Malpractice Risks With NPs and PAs in Your Practice

Mark Crane

Disclosures

January 03, 2013

In This Article

A $217 Million Malpractice Case Involving a PA

The second-largest malpractice award in US history focused directly on how a medical practice credentialed and supervised a midlevel provider. Although the facts in the cases are unique, they can provide lessons for all physicians who work with PAs.

In 2007, a jury in Tampa, Florida, awarded $217 million, including $100 million in punitive damages, to a man whose cerebellar stroke was misdiagnosed as sinusitis at a hospital ED in 2000. The then-44-year-old mechanic presented with headache, nausea, dizziness, confusion, and double vision. He had a history of hypertension, diabetes, and elevated cholesterol and had a family history of stroke.

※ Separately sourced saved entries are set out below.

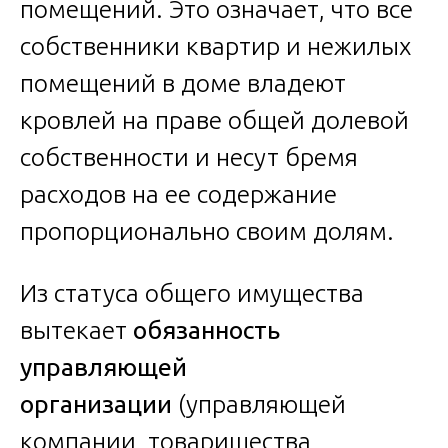
помещений. Это означает, что все
собственники квартир и нежилых
помещений в доме владеют
кровлей на праве общей долевой
собственности и несут бремя
расходов на ее содержание
пропорционально своим долям.
Из статуса общего имущества
вытекает
обязанность
управляющей
организации
(управляющей
компании, товарищества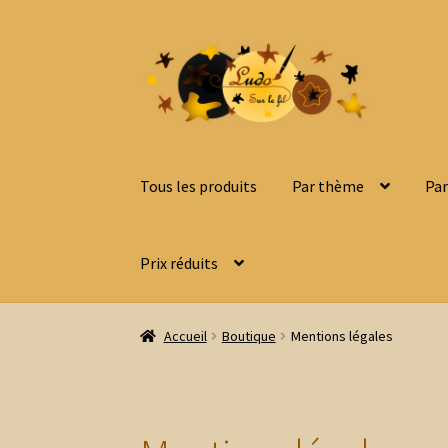
Aller
Aller
à
au
la
contenu
navigation
Tous les produits
Par thème
Par
Prix réduits
Accueil
Boutique
Mentions légales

A midlevel provider ordered blood tests and CT without contrast, which were approved by the ED physician. Both were employed by a medical group that contracted with the hospital to run the ED. The first CT scan was negative for stroke, as was a second one done a few hours later with contrast. The ED physician didn't repeat the examination, history, or neurologic assessment. Instead, he relied on the extender's findings to diagnose "sinusitis/headache," the lawsuit said. The doctor prescribed a painkiller and an antibiotic and discharged the patient.

The next morning, the mechanic awoke with a severe headache, slurred speech, nausea, confusion, and trouble walking. He returned to the ED. A new CT scan showed that he had had a stroke. A shunt was inserted into his brain to relieve intracranial pressure, but the damage was irreversible. The man was left paralyzed and with mental disabilities. He remained in a coma for 3 months and spent the next 6 months at care facilities. He remains paraplegic.

The lawsuit alleged that the patient presented with classic stroke symptoms that the ED doctor should have detected. The crucial part of the trial involved the midlevel provider. It took 16 months before the medical group revealed his name, describing him only as an "expediter" who served as a note-taker, or scribe, to help the ED doctors. When lawyers deposed him, they learned that he was an unlicensed PA, having failed the state licensure test for PAs 4 times. He denied during depositions that he performed patient examinations.

The ED physician testified that he'd assumed the midlevel was a licensed PA and that he didn't need to redo the history and examination. The doctor and his medical group blamed each other. The doctor said he would have redone the examination if he'd known that the expediter was unlicensed. The medical group's leader said it was the doctor's responsibility to ask the expediter about his status.

There had been no written guidelines for what the midlevel provider was authorized to do. "This group created this system that was ripe for mishap, to push more people through the ED so they could increase profits," said plaintiff's attorney David Dickey. "Instead of hiring a real PA or another ED doctor, they used the midlevel to save money."

The jury was clearly outraged, finding that the group had tried to conceal the midlevel's involvement from the plaintiffs and placed profits over patient safety.

Lawsuits involving midlevel providers are likely to grow as their numbers expand and their scope of practice increases owing to pressure from the doctor shortage and the Affordable Care Act. They can provide a tremendous benefit to your practice -- if you follow established protocols about supervision, say risk managers.